So, they have two essentially homegrown, organic fighters that they can turn into stars. What do they do?
Well, Aaron Pico has dispatched a “disappointing” 4-3 record and is in the middle of a two-fight skid. For someone who was heralded as the Next Big Thing, this is troubling. But digging a little deeper, the combined record of his opponents is 95-29. That’s a win percentage of 77% and an average record of roughly 14-4. That much time in the cage gifts maturity and patience when fights get into deep waters. Youth might not recognize this as well, leading to some wild combinations and “rock ‘em sock ‘em” exchanges. While the willingness to bite down on the mouthpiece and swing until the lights go out is an admirable trait, it isn’t a recommended course of action for anyone, let alone a 22-year old. Racking up 3 quick losses against cage veterans hurts his star power for the near future, but everyone in the fight game is still holding the expectations high for Pico, and the popular belief is that if Bellator re-assesses their approach, they can get him on back in the win column with some developmental fights to grow his game before throwing him back into the fire.
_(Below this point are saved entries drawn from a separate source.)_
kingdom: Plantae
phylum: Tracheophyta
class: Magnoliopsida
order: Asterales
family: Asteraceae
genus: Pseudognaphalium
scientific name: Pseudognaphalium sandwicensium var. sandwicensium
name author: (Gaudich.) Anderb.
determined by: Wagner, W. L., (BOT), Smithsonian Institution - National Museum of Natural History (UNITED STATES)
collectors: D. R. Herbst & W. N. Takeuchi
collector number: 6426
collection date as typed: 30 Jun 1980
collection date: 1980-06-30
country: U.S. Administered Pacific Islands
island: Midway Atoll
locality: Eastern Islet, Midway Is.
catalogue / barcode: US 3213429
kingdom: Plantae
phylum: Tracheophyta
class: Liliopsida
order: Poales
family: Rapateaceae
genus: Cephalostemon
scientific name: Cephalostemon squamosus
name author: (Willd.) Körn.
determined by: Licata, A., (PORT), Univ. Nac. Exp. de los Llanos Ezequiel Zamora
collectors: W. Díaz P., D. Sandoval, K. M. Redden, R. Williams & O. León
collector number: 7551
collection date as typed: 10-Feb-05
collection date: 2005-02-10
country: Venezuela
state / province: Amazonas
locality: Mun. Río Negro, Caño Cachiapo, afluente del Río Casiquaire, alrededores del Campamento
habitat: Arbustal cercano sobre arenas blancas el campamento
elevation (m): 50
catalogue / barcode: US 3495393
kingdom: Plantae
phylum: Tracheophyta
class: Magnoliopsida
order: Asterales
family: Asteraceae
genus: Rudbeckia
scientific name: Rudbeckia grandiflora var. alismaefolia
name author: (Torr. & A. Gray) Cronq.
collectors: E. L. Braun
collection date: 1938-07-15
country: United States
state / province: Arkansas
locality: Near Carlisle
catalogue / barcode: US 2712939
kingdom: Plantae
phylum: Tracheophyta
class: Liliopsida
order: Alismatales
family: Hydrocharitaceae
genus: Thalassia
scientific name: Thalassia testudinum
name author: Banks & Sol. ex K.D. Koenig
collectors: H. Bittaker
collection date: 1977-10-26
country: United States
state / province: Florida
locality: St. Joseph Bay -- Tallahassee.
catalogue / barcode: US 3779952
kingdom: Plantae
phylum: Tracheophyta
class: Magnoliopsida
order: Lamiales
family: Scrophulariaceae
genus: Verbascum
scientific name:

Jake Hager? Well he’s enjoying a little different start. His only two opponents in the Bellator cage have held records of 0-2 and 1-2, respectively. I don’t need to do the math to let you know that’s quite a different caliber than the average 14-4 of Pico’s challengers. He is off to a good start getting his feet wet in the promotion, but it does raise some eyebrows when you see the stature of his opponents. Sorry, TJ.
Hager has done his job, finishing both fights early in the first round. But there aren’t too many part-time mechanics willing to take these fights, or at least there aren’t too many people willing to watch. Bellator is going to have to up the competition level and find a fight that, at its very least, doesn’t give us photos reminiscent of a poor man’s 21 Jump Street remake.
Now of course, Hager and Pico are not the same caliber when it comes to their fight experience and acumen. Pico is expected to be facing better talent, and likely is demanding to have those veteran fights due to his killer mentality and track record. The battle comes for Bellator to regain their patience and allow Pico to develop while growing his game as he mixes boxing with wrestling and puts together a full 15 or 25 minutes. Hager just needs to fight someone who can tie their shoes without getting winded and that will be a step up.
There is no special sauce when it comes to fighters, and no minor league system like the MLB to weed out talent and let prospects cut their teeth. In a kill or be killed game, sometimes you just have to bite down on the mouthpiece and see what happens.
I’m confident it will shake out positively for both Pico and Hager, but only time will tell.